> [ACTIVITY]:
Please copy each line in the records below that contains the string "camera".

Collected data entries

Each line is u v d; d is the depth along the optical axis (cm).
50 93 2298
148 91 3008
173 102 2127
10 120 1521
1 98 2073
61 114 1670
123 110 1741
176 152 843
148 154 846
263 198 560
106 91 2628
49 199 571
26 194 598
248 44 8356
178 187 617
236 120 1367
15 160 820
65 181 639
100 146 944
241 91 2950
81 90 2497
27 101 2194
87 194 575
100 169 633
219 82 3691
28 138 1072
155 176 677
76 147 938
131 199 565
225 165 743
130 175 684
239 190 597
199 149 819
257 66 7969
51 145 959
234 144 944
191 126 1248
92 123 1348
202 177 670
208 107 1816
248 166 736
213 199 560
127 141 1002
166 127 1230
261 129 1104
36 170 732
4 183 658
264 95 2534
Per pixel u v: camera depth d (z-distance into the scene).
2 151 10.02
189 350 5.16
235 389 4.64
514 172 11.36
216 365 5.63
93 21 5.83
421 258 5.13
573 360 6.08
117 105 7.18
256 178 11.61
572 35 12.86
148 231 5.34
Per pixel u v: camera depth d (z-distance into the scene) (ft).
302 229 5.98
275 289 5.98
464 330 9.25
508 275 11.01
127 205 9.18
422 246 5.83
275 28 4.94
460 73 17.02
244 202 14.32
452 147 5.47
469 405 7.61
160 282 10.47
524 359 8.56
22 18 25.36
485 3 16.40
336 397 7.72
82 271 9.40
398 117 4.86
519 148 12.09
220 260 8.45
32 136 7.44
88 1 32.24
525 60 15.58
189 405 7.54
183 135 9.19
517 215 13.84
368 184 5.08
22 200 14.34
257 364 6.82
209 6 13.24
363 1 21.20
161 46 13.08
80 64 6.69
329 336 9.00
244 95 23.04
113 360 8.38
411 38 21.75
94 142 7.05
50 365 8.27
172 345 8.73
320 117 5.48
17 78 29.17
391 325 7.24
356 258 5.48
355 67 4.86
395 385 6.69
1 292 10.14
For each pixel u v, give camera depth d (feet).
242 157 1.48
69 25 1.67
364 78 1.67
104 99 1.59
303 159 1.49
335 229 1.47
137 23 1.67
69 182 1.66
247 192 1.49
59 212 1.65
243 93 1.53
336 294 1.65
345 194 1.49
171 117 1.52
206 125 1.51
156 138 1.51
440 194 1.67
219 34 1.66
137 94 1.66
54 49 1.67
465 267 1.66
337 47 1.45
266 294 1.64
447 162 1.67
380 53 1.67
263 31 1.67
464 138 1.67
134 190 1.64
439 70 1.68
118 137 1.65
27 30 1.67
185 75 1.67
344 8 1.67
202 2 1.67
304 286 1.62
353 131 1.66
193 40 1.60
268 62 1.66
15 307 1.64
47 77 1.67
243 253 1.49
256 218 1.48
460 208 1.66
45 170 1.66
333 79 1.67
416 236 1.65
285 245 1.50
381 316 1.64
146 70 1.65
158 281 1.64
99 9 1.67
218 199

> [EXERCISE RESULT]:
Per pixel u v: camera depth d (z-distance into the scene).
Per pixel u v: camera depth d (z-distance into the scene) (ft).
For each pixel u v, give camera depth d (feet).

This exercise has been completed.